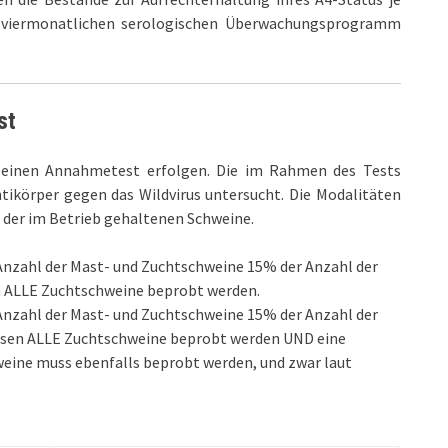
er viermonatlichen serologischen Überwachungsprogramm
st
 einen Annahmetest erfolgen. Die im Rahmen des Tests
körper gegen das Wildvirus untersucht. Die Modalitäten
 der im Betrieb gehaltenen Schweine.
Anzahl der Mast- und Zuchtschweine 15% der Anzahl der
n ALLE Zuchtschweine beprobt werden.
Anzahl der Mast- und Zuchtschweine 15% der Anzahl der
ssen ALLE Zuchtschweine beprobt werden UND eine
eine muss ebenfalls beprobt werden, und zwar laut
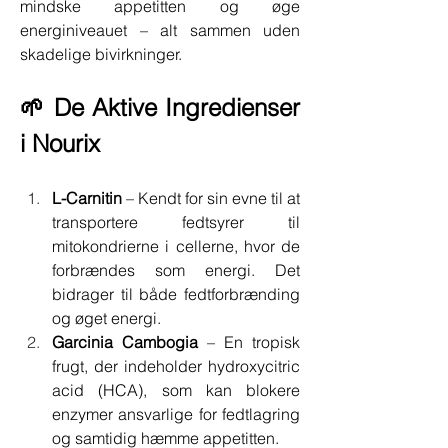
mindske appetitten og øge 
energiniveauet – alt sammen uden 
skadelige bivirkninger.
🌱 De Aktive Ingredienser 
i Nourix
L-Carnitin
 – Kendt for sin evne til at 
transportere fedtsyrer til 
mitokondrierne i cellerne, hvor de 
forbrændes som energi. Det 
bidrager til både fedtforbrænding 
og øget energi.
Garcinia Cambogia
 – En tropisk 
frugt, der indeholder hydroxycitric 
acid (HCA), som kan blokere 
enzymer ansvarlige for fedtlagring 
og samtidig hæmme appetitten.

▶ [What is being asked]
Report back each line in the material above that contains the string "ALLE".

▶ [Response area]
n ALLE Zuchtschweine beprobt werden.
ssen ALLE Zuchtschweine beprobt werden UND eine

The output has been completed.